# [What the exercise asks]
Copy, exactly and without additions, every line in the records below from the one holding "James Wasson, Lieutenant, Special" through the one holding "Page 3 of 3", both ends included.

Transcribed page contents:
-*-*-
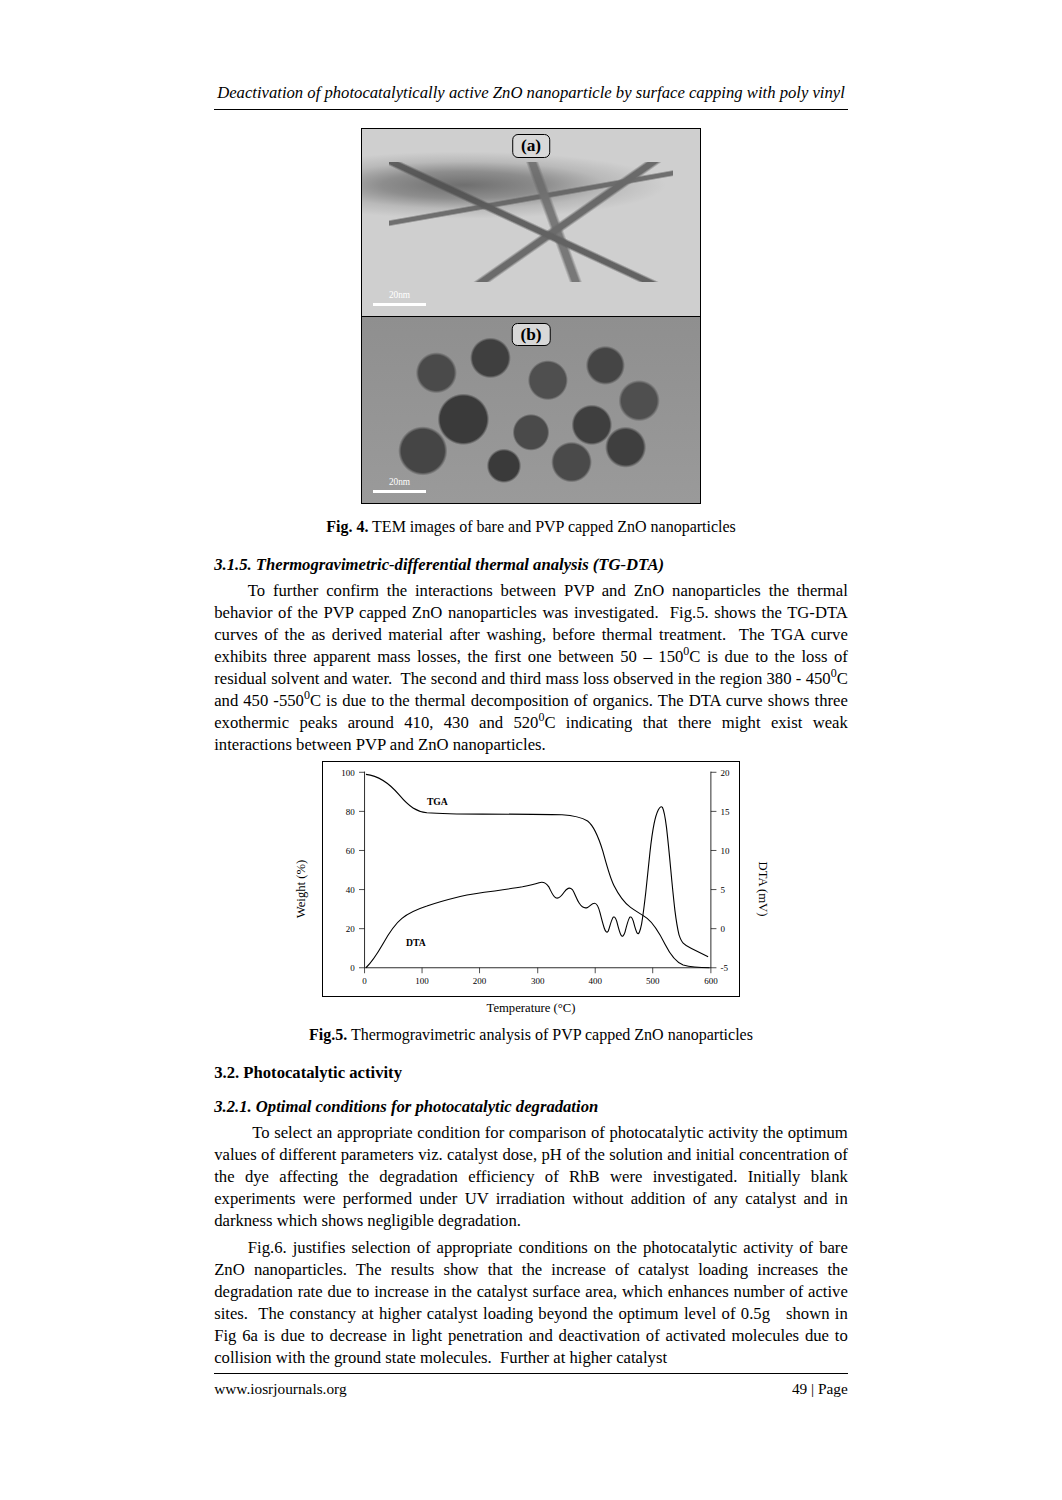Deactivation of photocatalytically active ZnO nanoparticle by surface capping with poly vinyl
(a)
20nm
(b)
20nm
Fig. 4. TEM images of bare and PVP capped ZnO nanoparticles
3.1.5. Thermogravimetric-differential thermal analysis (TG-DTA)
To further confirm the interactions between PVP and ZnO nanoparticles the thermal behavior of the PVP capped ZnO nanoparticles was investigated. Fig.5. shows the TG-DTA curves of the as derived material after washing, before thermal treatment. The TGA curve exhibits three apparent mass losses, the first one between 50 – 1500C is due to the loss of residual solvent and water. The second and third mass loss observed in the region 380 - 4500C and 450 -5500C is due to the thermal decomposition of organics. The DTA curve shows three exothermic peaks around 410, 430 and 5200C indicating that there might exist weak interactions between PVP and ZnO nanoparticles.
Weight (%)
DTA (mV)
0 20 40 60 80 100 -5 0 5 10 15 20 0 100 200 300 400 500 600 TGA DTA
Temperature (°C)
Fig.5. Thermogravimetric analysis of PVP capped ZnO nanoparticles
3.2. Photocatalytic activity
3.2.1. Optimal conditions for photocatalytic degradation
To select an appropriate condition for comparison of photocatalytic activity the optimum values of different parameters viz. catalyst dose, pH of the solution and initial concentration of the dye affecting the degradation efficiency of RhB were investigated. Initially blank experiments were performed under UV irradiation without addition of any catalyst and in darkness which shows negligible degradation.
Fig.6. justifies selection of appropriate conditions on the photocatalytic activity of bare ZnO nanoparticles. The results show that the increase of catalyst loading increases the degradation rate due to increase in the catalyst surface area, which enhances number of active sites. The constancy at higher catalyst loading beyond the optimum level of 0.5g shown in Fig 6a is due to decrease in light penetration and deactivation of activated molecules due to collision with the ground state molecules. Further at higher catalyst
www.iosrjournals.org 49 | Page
-*-*-
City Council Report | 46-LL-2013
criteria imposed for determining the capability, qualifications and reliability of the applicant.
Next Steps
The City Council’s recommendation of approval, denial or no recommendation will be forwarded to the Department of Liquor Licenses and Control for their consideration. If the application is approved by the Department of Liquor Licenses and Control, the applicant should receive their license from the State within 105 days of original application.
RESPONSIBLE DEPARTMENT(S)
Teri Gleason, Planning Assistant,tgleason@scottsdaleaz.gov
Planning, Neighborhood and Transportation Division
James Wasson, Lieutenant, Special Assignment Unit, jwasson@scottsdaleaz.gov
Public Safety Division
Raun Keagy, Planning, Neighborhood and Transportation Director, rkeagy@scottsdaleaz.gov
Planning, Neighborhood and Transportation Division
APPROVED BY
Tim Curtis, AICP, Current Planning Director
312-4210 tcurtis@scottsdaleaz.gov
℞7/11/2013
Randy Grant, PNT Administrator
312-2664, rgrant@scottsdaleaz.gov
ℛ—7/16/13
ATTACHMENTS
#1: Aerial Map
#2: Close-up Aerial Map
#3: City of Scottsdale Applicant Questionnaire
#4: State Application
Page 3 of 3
-*-*-
# [Answer to this task]
James Wasson, Lieutenant, Special Assignment Unit, jwasson@scottsdaleaz.gov
Public Safety Division
Raun Keagy, Planning, Neighborhood and Transportation Director, rkeagy@scottsdaleaz.gov
Planning, Neighborhood and Transportation Division
APPROVED BY
Tim Curtis, AICP, Current Planning Director
312-4210 tcurtis@scottsdaleaz.gov
℞7/11/2013
Randy Grant, PNT Administrator
312-2664, rgrant@scottsdaleaz.gov
ℛ—7/16/13
ATTACHMENTS
#1: Aerial Map
#2: Close-up Aerial Map
#3: City of Scottsdale Applicant Questionnaire
#4: State Application
Page 3 of 3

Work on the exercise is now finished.